• _THE DATA_
━━━━━━
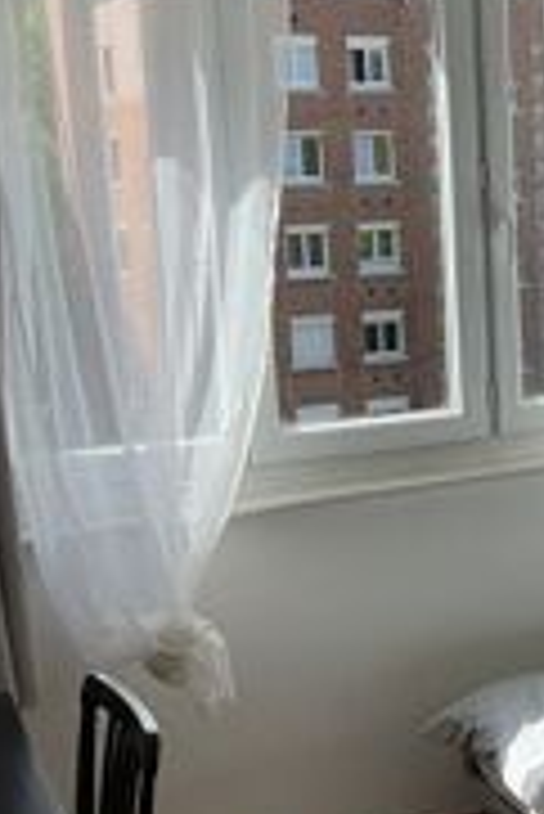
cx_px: 661
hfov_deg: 18.2
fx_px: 1606
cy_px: 398
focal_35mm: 71
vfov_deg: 28.4
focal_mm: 3
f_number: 1.8
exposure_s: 1/367
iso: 25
━━━━━━
• _EXERCISE INSTRUCTIONS_
For each entry above, write it out again exactly but leave out any picture.

• _RESPONSE BOX_
cx_px: 661
hfov_deg: 18.2
fx_px: 1606
cy_px: 398
focal_35mm: 71
vfov_deg: 28.4
focal_mm: 3
f_number: 1.8
exposure_s: 1/367
iso: 25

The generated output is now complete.